In conclusion, numerous imprinting techniques have been successfully employed to prepare ciprofloxacin (CIP)-imprinted polymers, each contributing to enhanced material performance. The use of multi-functional monomer systems combined with optimized porogen compositions has been shown to significantly improve the selectivity and binding affinity of CIP-imprinted materials. Advanced imprinting strategies, including co-precipitation, surface imprinting, emulsion polymerization, and nano-scale imprinting, have demonstrated considerable potential in producing high-performance MIPs with well-defined recognition sites. The development of CIP-imprinted polymers has shown great potential in various applications, including drug delivery, selective extraction, and sensing. These MIPs exhibit high selectivity and affinity for CIP, enabling efficient detection and separation of this important antibiotic from complex matrices. The molecular imprinting process allows for the creation of specific binding sites that mimic the molecular structure of CIP, resulting in enhanced recognition capabilities. Moreover, the stability and versatility of MIPs make them attractive candidates for practical use in different fields.
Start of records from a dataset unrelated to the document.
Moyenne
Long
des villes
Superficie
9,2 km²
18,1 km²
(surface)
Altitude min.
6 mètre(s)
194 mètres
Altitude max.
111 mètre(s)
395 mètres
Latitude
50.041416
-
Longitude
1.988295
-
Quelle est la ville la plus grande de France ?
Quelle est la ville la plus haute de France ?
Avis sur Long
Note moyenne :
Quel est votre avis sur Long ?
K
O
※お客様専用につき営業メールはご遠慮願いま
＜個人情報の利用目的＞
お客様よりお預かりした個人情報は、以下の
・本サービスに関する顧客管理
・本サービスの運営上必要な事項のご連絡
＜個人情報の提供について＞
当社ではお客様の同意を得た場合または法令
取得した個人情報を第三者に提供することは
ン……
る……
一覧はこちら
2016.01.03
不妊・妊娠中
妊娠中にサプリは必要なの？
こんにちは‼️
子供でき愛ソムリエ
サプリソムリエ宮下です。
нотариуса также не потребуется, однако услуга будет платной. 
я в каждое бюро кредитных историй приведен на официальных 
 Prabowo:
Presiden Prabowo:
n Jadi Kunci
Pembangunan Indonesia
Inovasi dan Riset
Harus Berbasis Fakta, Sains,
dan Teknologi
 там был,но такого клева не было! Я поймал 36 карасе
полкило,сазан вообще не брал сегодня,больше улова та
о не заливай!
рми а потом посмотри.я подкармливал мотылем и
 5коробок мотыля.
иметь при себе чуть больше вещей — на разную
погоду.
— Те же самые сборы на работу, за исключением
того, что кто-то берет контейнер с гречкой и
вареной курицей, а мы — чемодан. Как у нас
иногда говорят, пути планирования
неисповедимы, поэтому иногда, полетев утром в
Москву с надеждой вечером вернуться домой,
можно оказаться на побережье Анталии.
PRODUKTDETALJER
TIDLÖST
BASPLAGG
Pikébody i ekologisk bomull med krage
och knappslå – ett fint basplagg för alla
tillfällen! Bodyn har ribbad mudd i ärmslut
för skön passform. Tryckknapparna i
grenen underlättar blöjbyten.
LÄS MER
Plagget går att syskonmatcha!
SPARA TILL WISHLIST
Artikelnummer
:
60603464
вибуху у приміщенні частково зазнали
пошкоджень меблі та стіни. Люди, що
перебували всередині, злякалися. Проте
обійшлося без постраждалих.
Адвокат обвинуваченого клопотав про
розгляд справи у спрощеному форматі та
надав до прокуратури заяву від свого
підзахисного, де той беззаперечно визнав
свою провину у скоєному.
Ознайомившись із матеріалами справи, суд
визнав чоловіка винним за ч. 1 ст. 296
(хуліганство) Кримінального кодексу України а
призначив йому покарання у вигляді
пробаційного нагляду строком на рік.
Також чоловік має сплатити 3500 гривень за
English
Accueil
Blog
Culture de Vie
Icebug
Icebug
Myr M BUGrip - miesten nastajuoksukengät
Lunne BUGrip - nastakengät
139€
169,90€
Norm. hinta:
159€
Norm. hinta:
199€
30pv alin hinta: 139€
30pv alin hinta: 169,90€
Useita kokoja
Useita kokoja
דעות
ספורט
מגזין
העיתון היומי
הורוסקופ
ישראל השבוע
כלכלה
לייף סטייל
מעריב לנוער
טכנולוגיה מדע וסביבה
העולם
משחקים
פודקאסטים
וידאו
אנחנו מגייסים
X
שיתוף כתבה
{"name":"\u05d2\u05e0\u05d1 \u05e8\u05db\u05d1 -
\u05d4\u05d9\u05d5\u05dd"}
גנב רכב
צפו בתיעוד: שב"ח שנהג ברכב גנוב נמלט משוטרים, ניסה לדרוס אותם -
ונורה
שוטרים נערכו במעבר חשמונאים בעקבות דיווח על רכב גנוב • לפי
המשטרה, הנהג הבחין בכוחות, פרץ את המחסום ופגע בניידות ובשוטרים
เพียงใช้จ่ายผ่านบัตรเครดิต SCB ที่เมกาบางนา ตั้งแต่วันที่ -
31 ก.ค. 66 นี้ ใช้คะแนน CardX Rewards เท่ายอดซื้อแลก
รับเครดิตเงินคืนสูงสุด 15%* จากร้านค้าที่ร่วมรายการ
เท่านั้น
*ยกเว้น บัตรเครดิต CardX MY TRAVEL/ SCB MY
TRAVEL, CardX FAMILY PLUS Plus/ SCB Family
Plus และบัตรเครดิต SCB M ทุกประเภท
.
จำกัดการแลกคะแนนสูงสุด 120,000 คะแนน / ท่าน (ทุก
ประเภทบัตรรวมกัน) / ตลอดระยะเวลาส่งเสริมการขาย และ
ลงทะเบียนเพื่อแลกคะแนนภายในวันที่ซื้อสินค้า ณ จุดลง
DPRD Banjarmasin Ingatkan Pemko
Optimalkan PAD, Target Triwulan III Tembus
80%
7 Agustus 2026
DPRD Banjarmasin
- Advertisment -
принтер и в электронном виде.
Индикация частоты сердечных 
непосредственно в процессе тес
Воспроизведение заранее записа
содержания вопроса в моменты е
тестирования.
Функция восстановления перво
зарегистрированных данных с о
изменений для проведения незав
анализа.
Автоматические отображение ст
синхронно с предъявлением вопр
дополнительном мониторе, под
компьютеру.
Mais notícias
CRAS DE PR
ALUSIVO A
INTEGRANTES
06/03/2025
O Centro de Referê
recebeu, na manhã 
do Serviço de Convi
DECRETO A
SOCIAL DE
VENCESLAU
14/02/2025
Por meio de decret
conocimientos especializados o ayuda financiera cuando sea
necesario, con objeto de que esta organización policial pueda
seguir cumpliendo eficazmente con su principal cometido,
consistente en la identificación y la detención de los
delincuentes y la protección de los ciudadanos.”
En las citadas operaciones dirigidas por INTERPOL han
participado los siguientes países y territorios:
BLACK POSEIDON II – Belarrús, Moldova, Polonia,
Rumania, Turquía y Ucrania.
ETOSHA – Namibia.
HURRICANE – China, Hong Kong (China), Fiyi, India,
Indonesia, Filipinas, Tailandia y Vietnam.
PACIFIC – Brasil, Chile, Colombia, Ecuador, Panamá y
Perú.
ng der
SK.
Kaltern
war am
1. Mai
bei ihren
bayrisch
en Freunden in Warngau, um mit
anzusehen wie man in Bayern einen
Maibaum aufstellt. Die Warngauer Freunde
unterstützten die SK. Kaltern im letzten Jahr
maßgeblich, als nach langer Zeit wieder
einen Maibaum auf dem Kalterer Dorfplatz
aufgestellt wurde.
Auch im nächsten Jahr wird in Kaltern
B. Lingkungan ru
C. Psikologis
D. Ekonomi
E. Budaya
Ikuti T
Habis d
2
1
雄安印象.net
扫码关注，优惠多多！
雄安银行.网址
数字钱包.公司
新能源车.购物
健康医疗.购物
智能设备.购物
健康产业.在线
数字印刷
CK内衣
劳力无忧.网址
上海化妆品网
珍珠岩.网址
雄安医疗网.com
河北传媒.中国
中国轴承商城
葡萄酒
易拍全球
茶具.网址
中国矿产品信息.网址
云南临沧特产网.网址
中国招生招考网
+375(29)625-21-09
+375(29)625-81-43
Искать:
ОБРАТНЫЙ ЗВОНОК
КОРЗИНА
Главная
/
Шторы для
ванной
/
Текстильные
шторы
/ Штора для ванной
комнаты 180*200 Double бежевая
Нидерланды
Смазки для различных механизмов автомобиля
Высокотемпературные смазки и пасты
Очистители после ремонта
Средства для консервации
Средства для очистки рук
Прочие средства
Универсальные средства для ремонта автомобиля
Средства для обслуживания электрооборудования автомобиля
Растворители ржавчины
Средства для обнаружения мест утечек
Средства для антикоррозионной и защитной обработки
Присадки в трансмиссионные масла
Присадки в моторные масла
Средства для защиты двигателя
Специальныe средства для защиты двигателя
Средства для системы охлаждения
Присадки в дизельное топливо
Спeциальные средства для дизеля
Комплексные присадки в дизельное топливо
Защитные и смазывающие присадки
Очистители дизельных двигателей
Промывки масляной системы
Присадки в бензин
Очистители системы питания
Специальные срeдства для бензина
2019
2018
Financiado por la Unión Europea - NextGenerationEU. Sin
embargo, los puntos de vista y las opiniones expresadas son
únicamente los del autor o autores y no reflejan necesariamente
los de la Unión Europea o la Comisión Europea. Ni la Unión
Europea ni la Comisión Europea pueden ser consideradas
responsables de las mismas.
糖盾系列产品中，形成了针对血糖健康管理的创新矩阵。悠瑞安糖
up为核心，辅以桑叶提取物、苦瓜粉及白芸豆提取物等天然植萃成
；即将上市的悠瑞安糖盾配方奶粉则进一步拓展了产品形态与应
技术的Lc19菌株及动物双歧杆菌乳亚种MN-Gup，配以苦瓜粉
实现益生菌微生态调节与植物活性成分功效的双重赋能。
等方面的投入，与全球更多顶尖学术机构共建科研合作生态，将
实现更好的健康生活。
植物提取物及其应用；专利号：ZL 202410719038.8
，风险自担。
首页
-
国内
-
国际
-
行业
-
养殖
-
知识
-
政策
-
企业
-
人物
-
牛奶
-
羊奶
CIP-MIP has demonstrated promising results in various applications, and further research and development efforts can unlock its full potential. In solid-phase extraction and sensing applications, CIP-MIPs generally exhibit good selectivity and sensitivity, although matrix effects from complex samples and limited reusability can affect practical performance. For drug delivery, CIP-MIPs offer controllable loading and release behavior, but challenges remain in fine-tuning release kinetics and ensuring biocompatibility. In photocatalytic and removal applications, imprinting can enhance target recognition and degradation efficiency, while catalyst stability, regeneration, and effectiveness in real matrices remain key issues.

Various perspectives could be explored to advance the field of CIP-imprinted polymers. Further studies on polymer design factors, such as monomer selection, crosslinker proportion, and imprinting techniques, can improve the effectiveness of CIP-imprinted polymers. Optimizing the structure of the polymer and composition can enhance selectivity, binding affinity, and stability. It is crucial to conduct more research on CIP-imprinted polymers for diverse applications. Incorporating MIPs into various platforms such as biosensors, SPE cartridges, or drug delivery systems can maximize their effectiveness in targeted drug delivery, environmental monitoring, and clinical diagnostics. Expanding the identification capabilities of CIP-imprinted polymers to encompass other structurally similar antibiotics or related chemicals may be beneficial. Creating versatile MIPs capable of selectively identifying numerous analytes would expand their utility and overcome the difficulties presented by intricate sample compositions. Efforts should be focused on closing the disparity between laboratory-scale research and industrial-scale output. Scalable synthesis methods, cost-effective production, and full validation of performance are crucial for the commercialization of CIP-imprinted polymers.